# How do I solve the Hannahs sweets question from the 2015 GCSE paper?

Here is a question from the 2015 edexcel GCSE paper that was considered particulary challenging.

**There are n sweets in a bag. 6 of the sweets are orange. The rest of the sweets are yellow.**

**Hannah takes a random sweet from the bag. She eats the sweet.**

**Hannah then takes at random another sweet from the bag. She eats the sweet.**

**The probability that Hannah eats two orange sweets is 1/3.**

**Show that n² – n – 90 = 0.**

I will go through how to solve this question step by step.

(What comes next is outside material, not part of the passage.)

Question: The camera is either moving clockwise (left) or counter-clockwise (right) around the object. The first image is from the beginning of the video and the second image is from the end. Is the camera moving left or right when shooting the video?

Firstly we note that we have 6 orange sweets, and as we have n sweets in total therefore at the start we have a 6/n chance of choosing an orange sweet, because 6/n of the total sweets are orange.

After Hannah has eaten an orange sweet the probability changes. We now have n-1 sweets left in the bag, 5 of which are orange, since one orange sweet is missing from the bag. therefore the probablity the second sweet is orange, after one orange sweet has already been eaten, is 5/(n-1).

Therefore by the laws of probability the total probability that Hannah has chosen 2 orange sweets is 6/n x 5/(n-1). This is because when we want the probability that two events happen (in this case event one is that the first sweet is orange, event two is that the second sweet is orange) we multiply together the probability that each event occurs.

Now we know that the probability is equal to 1/3 from the question so now we can set up an equation

6/n x 5/(n-1) = 1/3

times together the denominators and numerators

30/(n(n-1)) = 1/3

expand through the brackets

30/(n^{2}-n) = 1/3

times both sides by 3

90/(n^{2}-n) = 1

multiply each side by n^{2}-n

90 = n^{2}-n

Now simply rearrange to find the solution we are seeking

n^{2 }-n - 90 = 0

We have now solved part a of the question.

As a bonus, if we wanted to solve this quadratic equation this is how we would do it:

A quadratic fuction is of the form an^{2}+bn+c

In our example a=1 b=-1 and c=-90

We now want to find two numbers y and z such that x+y=b=-1 and xy=c=-90. We can start by listing factor pairs of 90 until we find a pair with a difference of -1

-90 + 1 = -89

-45 +2 = -43

-30 + 3 = -27

-18 +5 = -13

-15 + 6 = -9

-10 + 9 = -1 We have found our pair

Therefore (n-10)(n+9) = n^{2 }-n - 90 = 0

So if (n-10)(n+9)=0 either (n-10) =0 ie n=10 or (n+9) = 0 ie n=-9.

So 10 and -9 are our solutions. However in this case we know that we cannot have a negative number of sweets in a bag therefore we deduce that there are 10 sweets in the bag.